### THE DATA
⁂

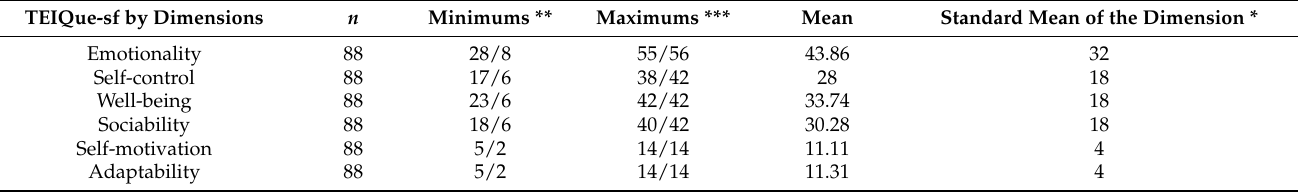
Table A3. Means and standard deviations of the TEIQue-sf scale by dimensions (taking the test totals). Source: own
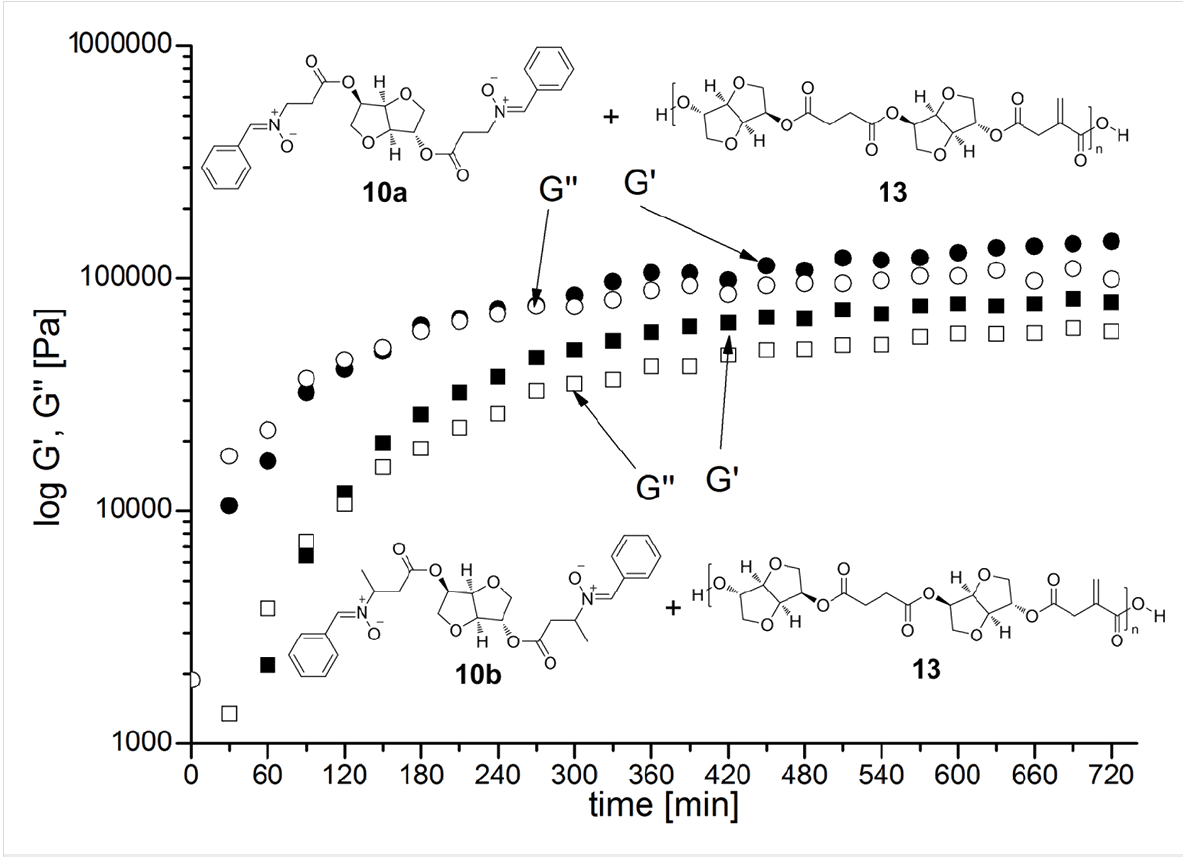
Figure 2: Oscillation measurements during thermal cross-linking of unsaturated polyester 13 with dinitrones 10a and 10b at 120 °C.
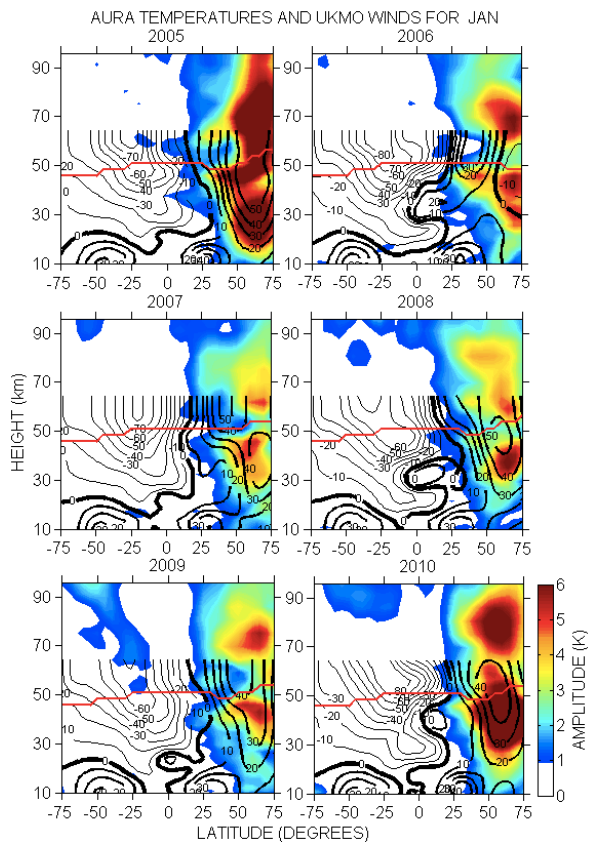
Fig. 13. Monthly-mean Aura temperature amplitudes for post Northern Hemisphere major SSW’s, January 2005–2010. Also plot- ted are the UKMO composite monthly-mean zonal winds (ms − 1 ) as contour lines and the stratopause height as a red contour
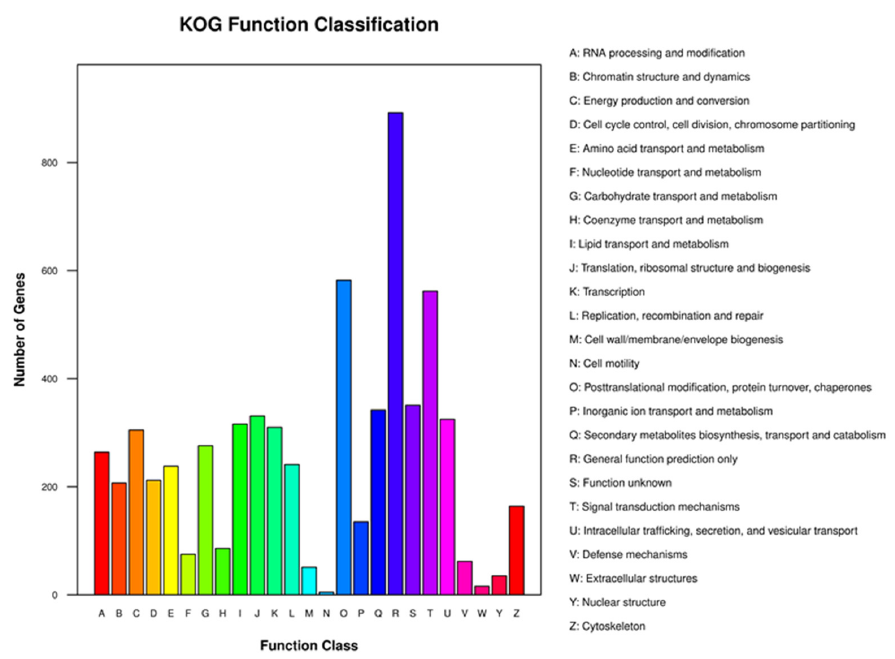
Figure 4. Clusters of the KOG functional classification of C. unicolor SP02 genes. A total of 5595 genes were assigned to 25 classifications. The capital letters on the x-axis indicate the KOG categories as listed on the right of the histogram.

⁂

### WHAT THE TASK REQUIRES
Retype the lines above exactly, no pictures.

### RESPONSE TO THIS EXERCISE
Table A3. Means and standard deviations of the TEIQue-sf scale by dimensions (taking the test totals). Source: own
Figure 2: Oscillation measurements during thermal cross-linking of unsaturated polyester 13 with dinitrones 10a and 10b at 120 °C.
Fig. 13. Monthly-mean Aura temperature amplitudes for post Northern Hemisphere major SSW’s, January 2005–2010. Also plot- ted are the UKMO composite monthly-mean zonal winds (ms − 1 ) as contour lines and the stratopause height as a red contour
Figure 4. Clusters of the KOG functional classification of C. unicolor SP02 genes. A total of 5595 genes were assigned to 25 classifications. The capital letters on the x-axis indicate the KOG categories as listed on the right of the histogram.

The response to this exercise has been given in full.